O padrasto, identificado como Rogério Lopes Fernandes, foi preso preventivamente na tarde de ontem (12), após uma denúncia do Conselho Tutelar. A suspeita é de que a criança estava sendo violentada sexualmente há, pelo menos, um ano. “No ano de 2016, a mãe soube que ele estava estuprando a filha e o colocou para fora de casa, mas dias depois ela acabou aceitando ele de volta, e os abusos continuaram”, relata o delegado.

O caso só chegou ao Conselho Tutelar após a menina ter relatado os abusos aos professores da Associação de Pais e Amigos dos Excepcionais (Apae) de Esperantina, local onde a vítima recebe acompanhamento por possuir deficiência intelectual. “Só depois que ela relatou que estava sofrendo os abusos para os professores, foi que o Conselho Tutelar foi acionado. Nós fizemos o exame de corpo delito e foi constatada a violência sexual”, explica o delegado.

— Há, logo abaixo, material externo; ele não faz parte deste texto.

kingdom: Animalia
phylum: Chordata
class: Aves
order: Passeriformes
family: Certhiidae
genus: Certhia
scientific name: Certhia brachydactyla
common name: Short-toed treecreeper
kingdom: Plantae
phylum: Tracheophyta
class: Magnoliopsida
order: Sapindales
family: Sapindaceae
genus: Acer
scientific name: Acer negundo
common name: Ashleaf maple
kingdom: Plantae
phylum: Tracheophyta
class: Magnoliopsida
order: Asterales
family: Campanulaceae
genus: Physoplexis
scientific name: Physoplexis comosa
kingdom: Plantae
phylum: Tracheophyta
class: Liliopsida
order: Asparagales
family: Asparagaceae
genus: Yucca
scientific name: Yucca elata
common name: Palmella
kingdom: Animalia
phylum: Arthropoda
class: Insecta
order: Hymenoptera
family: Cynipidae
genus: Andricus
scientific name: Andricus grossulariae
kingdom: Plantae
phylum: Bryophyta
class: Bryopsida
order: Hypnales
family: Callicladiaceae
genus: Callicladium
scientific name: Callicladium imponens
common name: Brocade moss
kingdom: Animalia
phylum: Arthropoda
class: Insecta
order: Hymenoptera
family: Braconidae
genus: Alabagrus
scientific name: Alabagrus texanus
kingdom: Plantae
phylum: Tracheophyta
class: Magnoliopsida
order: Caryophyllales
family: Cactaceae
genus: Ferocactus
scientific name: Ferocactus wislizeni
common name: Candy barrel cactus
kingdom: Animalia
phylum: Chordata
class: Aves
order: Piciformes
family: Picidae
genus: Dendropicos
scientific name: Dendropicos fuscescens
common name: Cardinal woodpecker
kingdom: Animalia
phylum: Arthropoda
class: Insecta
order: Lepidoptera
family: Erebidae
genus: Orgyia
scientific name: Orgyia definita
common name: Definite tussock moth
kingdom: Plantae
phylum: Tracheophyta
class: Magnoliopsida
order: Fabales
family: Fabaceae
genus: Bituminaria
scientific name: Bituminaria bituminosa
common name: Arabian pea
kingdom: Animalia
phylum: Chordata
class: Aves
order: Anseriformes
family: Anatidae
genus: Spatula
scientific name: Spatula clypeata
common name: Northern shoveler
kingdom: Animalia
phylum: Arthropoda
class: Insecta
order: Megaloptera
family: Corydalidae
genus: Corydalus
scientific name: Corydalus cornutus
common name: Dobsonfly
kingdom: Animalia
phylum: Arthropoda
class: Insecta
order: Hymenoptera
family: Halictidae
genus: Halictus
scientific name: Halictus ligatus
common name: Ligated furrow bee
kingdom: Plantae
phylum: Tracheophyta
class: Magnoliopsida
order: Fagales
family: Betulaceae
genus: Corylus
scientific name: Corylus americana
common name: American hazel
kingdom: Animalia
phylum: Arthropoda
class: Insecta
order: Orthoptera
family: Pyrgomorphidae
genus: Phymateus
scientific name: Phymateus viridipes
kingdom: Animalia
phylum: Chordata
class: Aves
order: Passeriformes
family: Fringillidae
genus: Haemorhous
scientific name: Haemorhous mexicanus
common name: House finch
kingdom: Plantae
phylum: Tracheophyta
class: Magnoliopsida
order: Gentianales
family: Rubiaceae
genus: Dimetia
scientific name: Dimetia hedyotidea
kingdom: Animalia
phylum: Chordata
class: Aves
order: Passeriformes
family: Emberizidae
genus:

Após receber a denúncia, o Conselho Tutelar noticiou o caso na delegacia de Esperantina. Na ocasião, a juíza Lidiane Batista deferiu o mandado de prisão preventiva contra Rogério Lopes Fernandes. Após ser preso, o suspeito teria negado os crimes em depoimento para a Polícia Civil. A previsão para conclusão do inquérito é de 10 dias.